ST. THOMAS, VI — Some of the nation’s most prominent research scholars are gathering this week in St. Thomas to strategize solutions and share best practices on how to improve Black male achievement.
For the second year in a row, the three-day international colloquium has brought together researchers from various academic disciplines who are engaged in cutting-edge scholarship that focuses squarely on how to address what has become one of the nation’s most vexing problems.
“This has always been our vision,” says Dr. Jerlando F. L. Jackson, the Vilas Distinguished Professor of Higher Education at the University of Wisconsin-Madison and the director of the Wisconsin Equity and Inclusion Laboratory—a research center that is dedicated to conducting both basic and applied research on topics of equity and inclusion in education, with a particular focus on higher education.
The idea for a colloquium, he says, came in 2009 when he and Dr. James L. Moore, III, the College of Education and Human Ecology Distinguished Professor of Urban Education at Ohio State University (OSU) authored an article for the International Encyclopedia of Education and pointed out that girls in both the United States and other countries were quickly outperforming boys academically.
The two, who are considered leading experts in a growing field of scholarship that focuses on black males, first put out the call to academicians who traveled last year to the United Kingdom to begin what they now expect will become an annual conversation aimed at better understanding the unique challenges that Black males face, while also celebrating the many accomplishments that often go unreported.
For example, Dr. Rex L. Crawley who runs the Uzuri think-tank at Robert Morris University in Pittsburgh says that nearly 90 percent of African American males at his university go on to graduate from the institution, surpassing African American females in attendance.
“The negative stories have already been told,” he says. “We want to focus on the success stories.”
Despite the dismal overall numbers when it comes to high dropout rates for black males in high school and college, experts say that there are encouraging signs. During the panel discussions that will be held at the University of the Virgin Islands, the focus will remain on a wide-range of topics including black males and community engagement, the outcomes for black student athletes, and academic engagement among black males at predominantly white institutions.

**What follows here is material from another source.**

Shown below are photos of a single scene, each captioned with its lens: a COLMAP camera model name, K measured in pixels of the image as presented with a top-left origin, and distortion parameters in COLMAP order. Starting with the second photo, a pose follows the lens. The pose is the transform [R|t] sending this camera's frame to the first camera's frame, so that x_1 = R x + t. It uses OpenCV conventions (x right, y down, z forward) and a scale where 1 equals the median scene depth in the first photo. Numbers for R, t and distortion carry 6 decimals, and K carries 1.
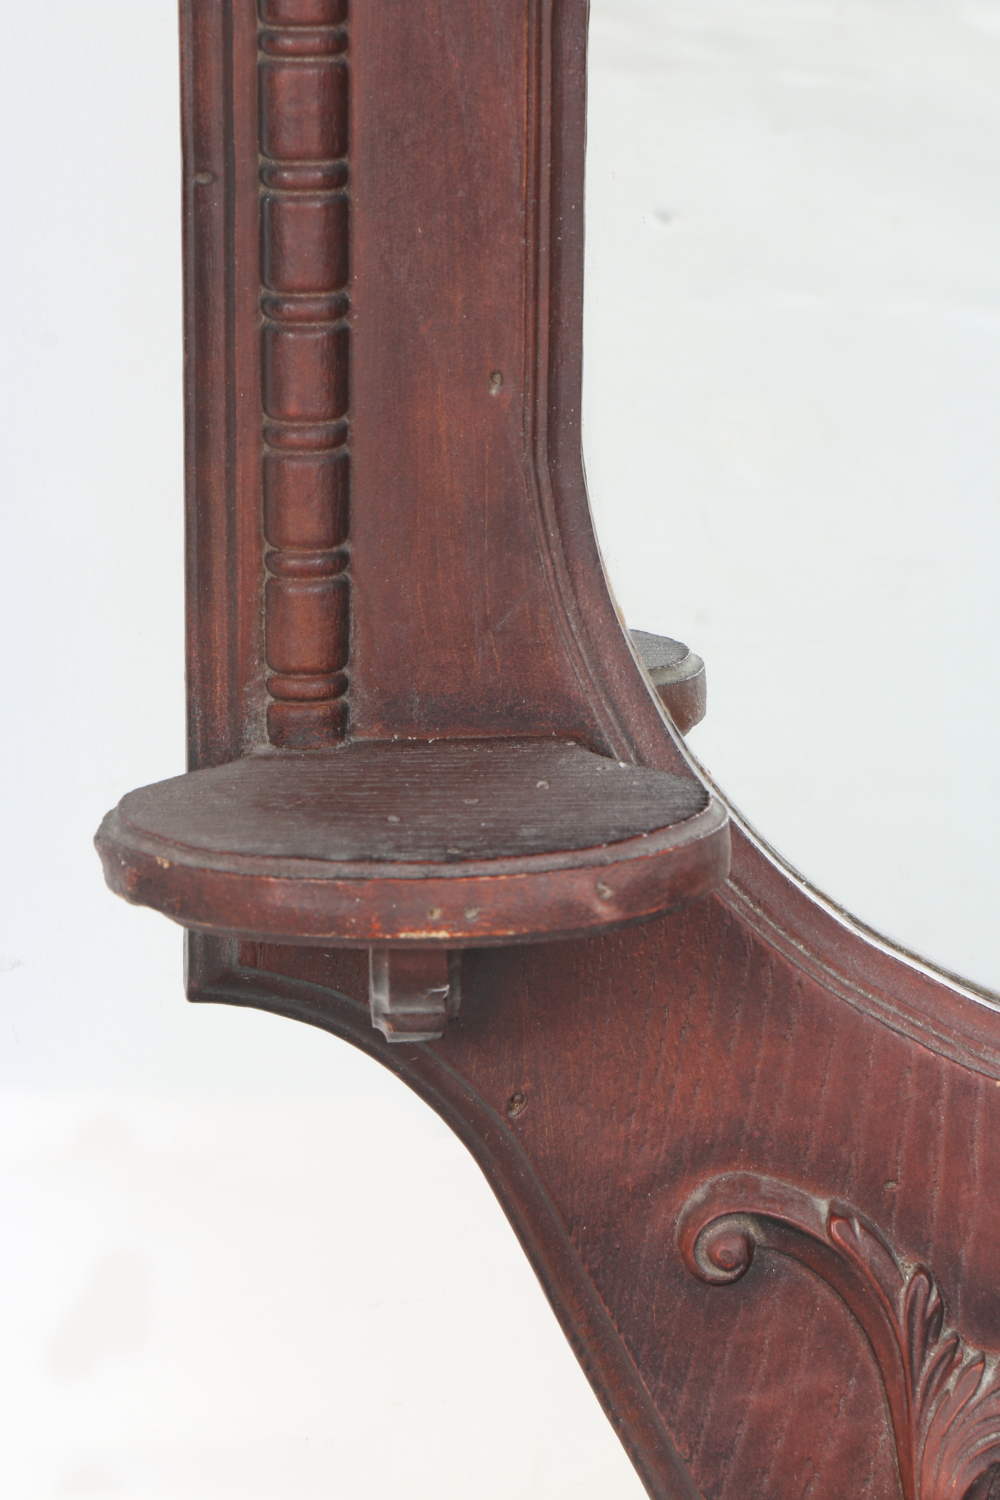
lens RADIAL K [[5544.8, 0, 500.0], [0, 5544.8, 750.0], [0, 0, 1]] dist [0.775002, 1.498662]
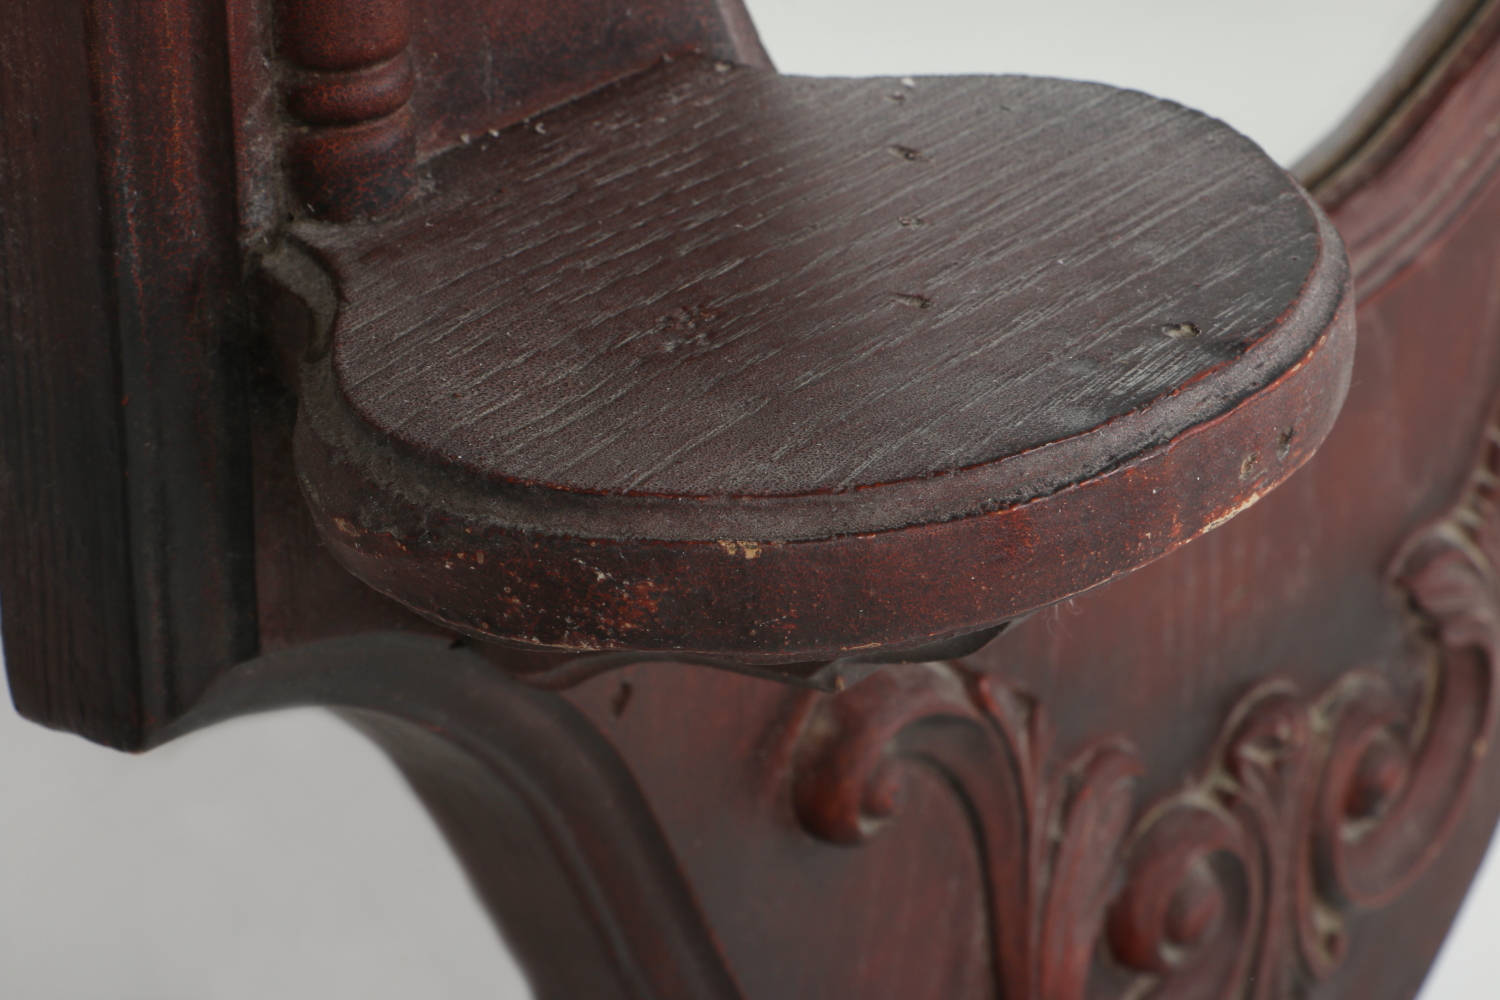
lens RADIAL K [[3440.0, 0, 750.0], [0, 3440.0, 500.0], [0, 0, 1]] dist [-0.013035, -0.051504]
pose [[0.624340, -0.331996, 0.707091, -0.238265], [0.162496, 0.940586, 0.298148, -0.061472], [-0.764064, -0.071246, 0.641194, 0.774714]]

“I want to be able to pick the minds of the different professionals who are here,” says Michael Golden, Jr., 19, a junior majoring in construction systems management at OSU who was selected to attend the colloquium. He like several of his classmates have been active in the Todd Anthony Bell National Resource Center which is headquartered at the university and whose focus is to engage in critical research studies focused on Black males.

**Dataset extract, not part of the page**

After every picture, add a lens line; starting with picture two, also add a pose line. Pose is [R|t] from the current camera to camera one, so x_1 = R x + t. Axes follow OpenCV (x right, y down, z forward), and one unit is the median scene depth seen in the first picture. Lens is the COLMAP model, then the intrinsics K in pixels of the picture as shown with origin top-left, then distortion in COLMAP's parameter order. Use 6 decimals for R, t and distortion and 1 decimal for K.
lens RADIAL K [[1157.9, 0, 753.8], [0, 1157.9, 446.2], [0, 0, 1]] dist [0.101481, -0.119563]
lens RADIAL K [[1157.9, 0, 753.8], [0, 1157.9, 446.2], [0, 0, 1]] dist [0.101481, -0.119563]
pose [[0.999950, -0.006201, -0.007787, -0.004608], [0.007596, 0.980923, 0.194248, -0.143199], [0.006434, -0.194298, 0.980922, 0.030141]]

Anthony Wright, 20, who is a junior at the University of Wisconsin- Madison says that he’s hoping that the colloquium will help him discover “retention strategies” that will help him to keep black males from dropping out on h is campus.

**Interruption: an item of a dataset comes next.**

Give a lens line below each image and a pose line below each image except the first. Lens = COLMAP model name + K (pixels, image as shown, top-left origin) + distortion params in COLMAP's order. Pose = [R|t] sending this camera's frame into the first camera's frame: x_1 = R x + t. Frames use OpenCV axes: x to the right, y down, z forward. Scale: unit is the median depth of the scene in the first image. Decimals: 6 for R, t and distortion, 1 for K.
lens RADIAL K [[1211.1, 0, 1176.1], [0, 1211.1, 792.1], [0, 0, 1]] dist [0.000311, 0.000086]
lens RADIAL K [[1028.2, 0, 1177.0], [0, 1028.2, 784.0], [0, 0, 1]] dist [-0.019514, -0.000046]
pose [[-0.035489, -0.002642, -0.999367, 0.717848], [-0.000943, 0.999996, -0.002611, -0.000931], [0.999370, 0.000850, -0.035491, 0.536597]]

Wright, who is president of the Wisconsin Black Student Union, says that even as he contemplates going to graduate school to earn a Masters in Business Administration when he finishes his undergraduate studies, he would like to find a way use his degree in the college and recruiting process.
Clemson University, the African American Male Research Initiative at the University of Texas at Austin and XL Academics—a company that utilizes technology to foster a relationship between alumni and colleges—were among a dozen or so entities to sponsor the colloquium, which kicked off with a four hour tour of historical and cultural sites in St. Thomas.
Dr. David Hall, the president of the University of the Virgin Islands and Dr. Ivory A. Toldson, the deputy director of the White House Initiative on Historically Black Colleges and Universities are expected to address the participants.